(Stored data)
Segment Open

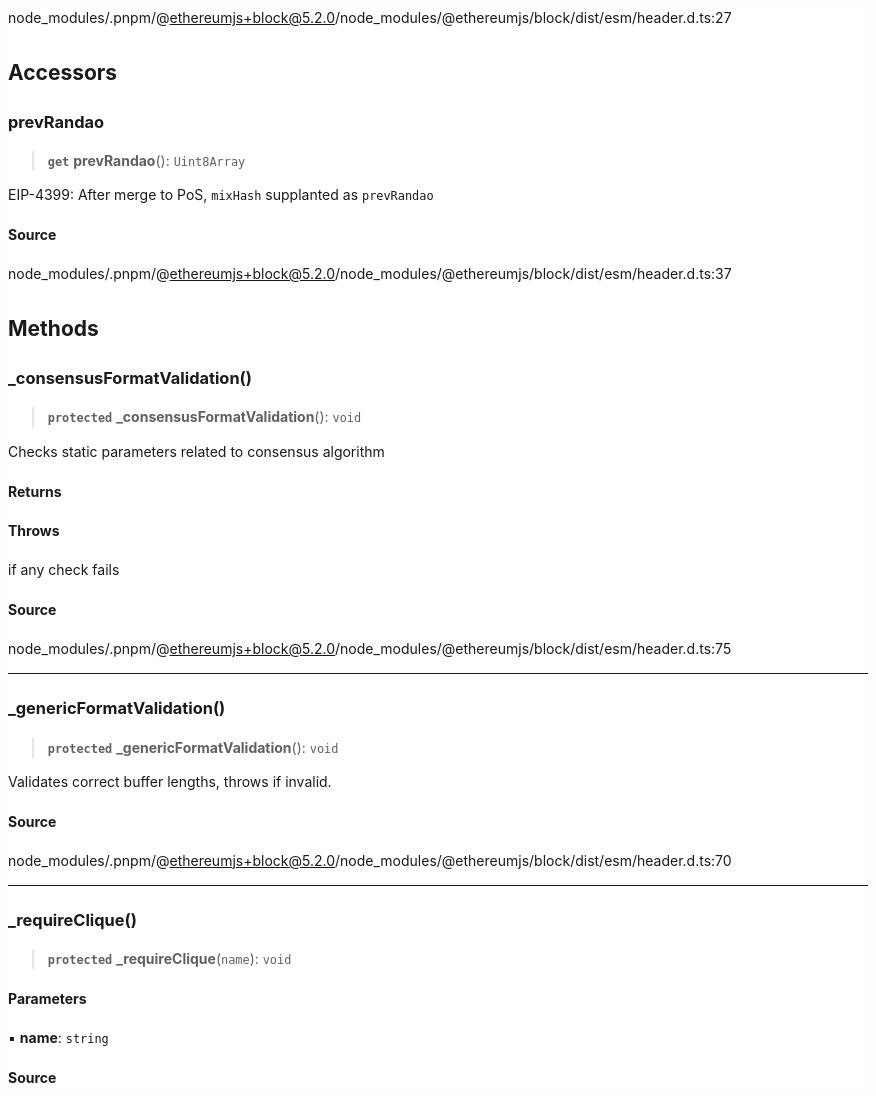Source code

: node\_modules/.pnpm/@ethereumjs+block@5.2.0/node\_modules/@ethereumjs/block/dist/esm/header.d.ts:27

## Accessors

### prevRandao

> **`get`** **prevRandao**(): `Uint8Array`

EIP-4399: After merge to PoS, `mixHash` supplanted as `prevRandao`

#### Source

node\_modules/.pnpm/@ethereumjs+block@5.2.0/node\_modules/@ethereumjs/block/dist/esm/header.d.ts:37

## Methods

### \_consensusFormatValidation()

> **`protected`** **\_consensusFormatValidation**(): `void`

Checks static parameters related to consensus algorithm

#### Returns

#### Throws

if any check fails

#### Source

node\_modules/.pnpm/@ethereumjs+block@5.2.0/node\_modules/@ethereumjs/block/dist/esm/header.d.ts:75

***

### \_genericFormatValidation()

> **`protected`** **\_genericFormatValidation**(): `void`

Validates correct buffer lengths, throws if invalid.

#### Source

node\_modules/.pnpm/@ethereumjs+block@5.2.0/node\_modules/@ethereumjs/block/dist/esm/header.d.ts:70

***

### \_requireClique()

> **`protected`** **\_requireClique**(`name`): `void`

#### Parameters

▪ **name**: `string`

#### Source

Segment Closed

* _What the task requires_
Give the number of lines in the records above that contain "prevRandao", with no other words.

* _Result_
3